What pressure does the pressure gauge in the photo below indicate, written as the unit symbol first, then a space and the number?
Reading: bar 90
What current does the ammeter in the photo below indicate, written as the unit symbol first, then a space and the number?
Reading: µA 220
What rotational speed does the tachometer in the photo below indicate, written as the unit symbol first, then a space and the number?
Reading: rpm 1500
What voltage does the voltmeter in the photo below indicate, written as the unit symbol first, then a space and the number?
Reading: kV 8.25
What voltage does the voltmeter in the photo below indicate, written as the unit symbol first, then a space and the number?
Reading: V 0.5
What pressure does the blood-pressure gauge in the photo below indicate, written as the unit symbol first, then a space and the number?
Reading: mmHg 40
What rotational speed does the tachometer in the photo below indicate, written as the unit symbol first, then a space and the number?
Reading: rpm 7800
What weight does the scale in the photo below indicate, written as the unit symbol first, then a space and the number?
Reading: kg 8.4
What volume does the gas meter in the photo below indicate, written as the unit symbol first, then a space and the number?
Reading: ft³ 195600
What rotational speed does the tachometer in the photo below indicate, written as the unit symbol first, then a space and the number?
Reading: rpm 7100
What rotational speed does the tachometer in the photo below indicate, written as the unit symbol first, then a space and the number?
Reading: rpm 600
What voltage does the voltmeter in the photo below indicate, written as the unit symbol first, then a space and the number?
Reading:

### TASK STATEMENT
Reproduce every item above verbatim, line for line, with no changes.

### WRITTEN RESPONSE
What pressure does the pressure gauge in the photo below indicate, written as the unit symbol first, then a space and the number?
Reading: bar 90
What current does the ammeter in the photo below indicate, written as the unit symbol first, then a space and the number?
Reading: µA 220
What rotational speed does the tachometer in the photo below indicate, written as the unit symbol first, then a space and the number?
Reading: rpm 1500
What voltage does the voltmeter in the photo below indicate, written as the unit symbol first, then a space and the number?
Reading: kV 8.25
What voltage does the voltmeter in the photo below indicate, written as the unit symbol first, then a space and the number?
Reading: V 0.5
What pressure does the blood-pressure gauge in the photo below indicate, written as the unit symbol first, then a space and the number?
Reading: mmHg 40
What rotational speed does the tachometer in the photo below indicate, written as the unit symbol first, then a space and the number?
Reading: rpm 7800
What weight does the scale in the photo below indicate, written as the unit symbol first, then a space and the number?
Reading: kg 8.4
What volume does the gas meter in the photo below indicate, written as the unit symbol first, then a space and the number?
Reading: ft³ 195600
What rotational speed does the tachometer in the photo below indicate, written as the unit symbol first, then a space and the number?
Reading: rpm 7100
What rotational speed does the tachometer in the photo below indicate, written as the unit symbol first, then a space and the number?
Reading: rpm 600
What voltage does the voltmeter in the photo below indicate, written as the unit symbol first, then a space and the number?
Reading:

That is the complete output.